Download Stationary Stochastic Models: An Introduction Book in PDF, Epub and Kindle

This volume provides a unified mathematical introduction to stationary time series models and to continuous time stationary stochastic processes. The analysis of these stationary models is carried out in time domain and in frequency domain. It begins with a practical discussion on stationarity, by which practical methods for obtaining stationary data are described. The presented topics are illustrated by numerous examples. Readers will find the following covered in a comprehensive manner:At the end, some selected topics such as stationary random fields, simulation of Gaussian stationary processes, time series for planar directions, large deviations approximations and results of information theory are presented. A detailed appendix containing complementary materials will assist the reader with many technical aspects of the book.

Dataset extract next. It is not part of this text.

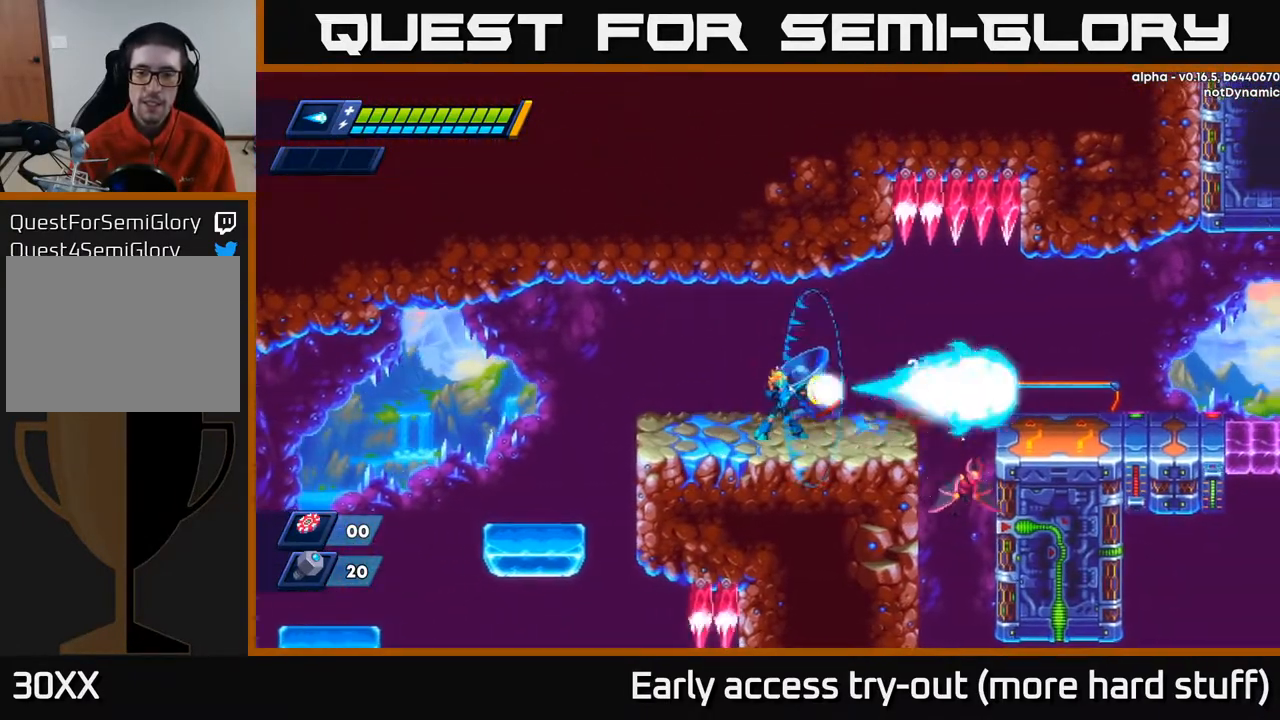
{"buttons": [], "right_stick": "center", "events": [[50, "X", "down"], [117, "X", "up"], [217, "X", "down"], [300, "X", "up"]]}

Library of Congress Subject Headings

Library of Congress Subject Headings
Author: Library of Congress
Publisher:
Total Pages: 1160
Release: 2013
Genre: Subject headings, Library of Congress
ISBN:

Download Library of Congress Subject Headings Book in PDF, Epub and Kindle

Library of Congress Subject Headings

Library of Congress Subject Headings
Author: Library of Congress. Cataloging Policy and Support Office
Publisher:
Total Pages: 1662
Release: 2004
Genre: Subject headings, Library of Congress
ISBN:

Download Library of Congress Subject Headings Book in PDF, Epub and Kindle

Statistics for Long-Memory Processes

Statistics for Long-Memory Processes
Author: Jan Beran
Publisher: CRC Press
Total Pages: 336
Release: 1994-10-01
Genre: Mathematics
ISBN: 9780412049019

Download Statistics for Long-Memory Processes Book in PDF, Epub and Kindle

Statistical Methods for Long Term Memory Processes covers the diverse statistical methods and applications for data with long-range dependence. Presenting material that previously appeared only in journals, the author provides a concise and effective overview of probabilistic foundations, statistical methods, and applications. The material emphasizes basic principles and practical applications and provides an integrated perspective of both theory and practice. This book explores data sets from a wide range of disciplines, such as hydrology, climatology, telecommunications engineering, and high-precision physical measurement. The data sets are conveniently compiled in the index, and this allows readers to view statistical approaches in a practical context. Statistical Methods for Long Term Memory Processes also supplies S-PLUS programs for the major methods discussed. This feature allows the practitioner to apply long memory processes in daily data analysis. For newcomers to the area, the first three chapters provide the basic knowledge necessary for understanding the remainder of the material. To promote selective reading, the author presents the chapters independently. Combining essential methodologies with real-life applications, this outstanding volume is and indispensable reference for statisticians and scientists who analyze data with long-range dependence.